I think the whole novel needs to be seen in the context of satirising the American Civil War background and racial hierarchies of the south rather than Verne repeating them.  WB is of course correct in saying a 'whole Chain of Beings is in fact in evidence' with Jup now at the bottom. ...allowing satire...in a roman a clef style   The colonists, although well meaning, have inadvertently created a 'slave society' in the little new America, Verne just adds a new loop to the chain, which is why Jup had to die at the end. 
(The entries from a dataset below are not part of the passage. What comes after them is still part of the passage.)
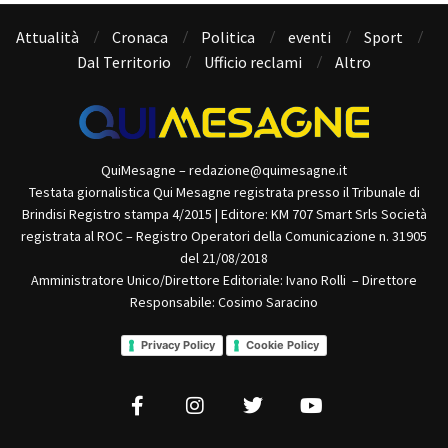
Attualità
Cronaca
Politica
eventi
Sport
Dal Territorio
Ufficio reclami
Altro
QuiMesagne – redazione@quimesagne.it
Testata giornalistica Qui Mesagne registrata presso il Tribunale di
Brindisi Registro stampa 4/2015 | Editore: KM 707 Smart Srls Società
registrata al ROC – Registro Operatori della Comunicazione n. 31905
del 21/08/2018
Amministratore Unico/Direttore Editoriale: Ivano Rolli – Direttore
Responsabile: Cosimo Saracino
Privacy Policy
Cookie Policy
 The satirisation of Edgar Allan Poe's Gold Bug is crucial here (am I the first to identify this link?)   WB makes a connection between Jupiter and the Roman Gods and the name Jup being a homonym of "jupe" skirt (p646 of Kravitz translation). Given Verne's admiration for Poe and Poe's use of the both the names Jupiter and Jup in The Gold Bug surely this is the better derivation and thus leads to a better explanation of the perceived 'systematic racism' in the novel. Re Ned, I disagree with WB that his depiction is full of 'unfavourable comparisons' with Top the dog and Jup the orangutan, this is also (very occasional) satire on Verne's part. I would look at the dozens of passages which praise Ned as an equal to any of the colonists.  I also think the praise of the 'righteous north' in the American Civil War (and by insinuation the destruction of slavery) by Verne which runs right through the novel is pertinent to this explanation. Perhaps also linking to later Dick Sand and Verne's opinion of slavery?

One final point is the illustration on p568 of Spillet with his arm on Ned's shoulder in a lovely piece of multiracial camaraderie. ..again symbolic of a new America on 'Lincoln Island'. 

How many mid 19th century novels showed such a scene? Very few I bet, and it is when Verne does something this unusual that we learn so much about the writer (almost like a criminal psychologist analysing the unique criminal traits of a suspect and learning a lot more about their psyche in one go).

If this illustration is indeed 'groundbreaking' (and I am no expert on 19th century literature but I know some on this forum are) then I do not think the description of the novel as being full of 'systematic racism' is still tenable. I appreciate the context of other Verne novels can give us an insight though.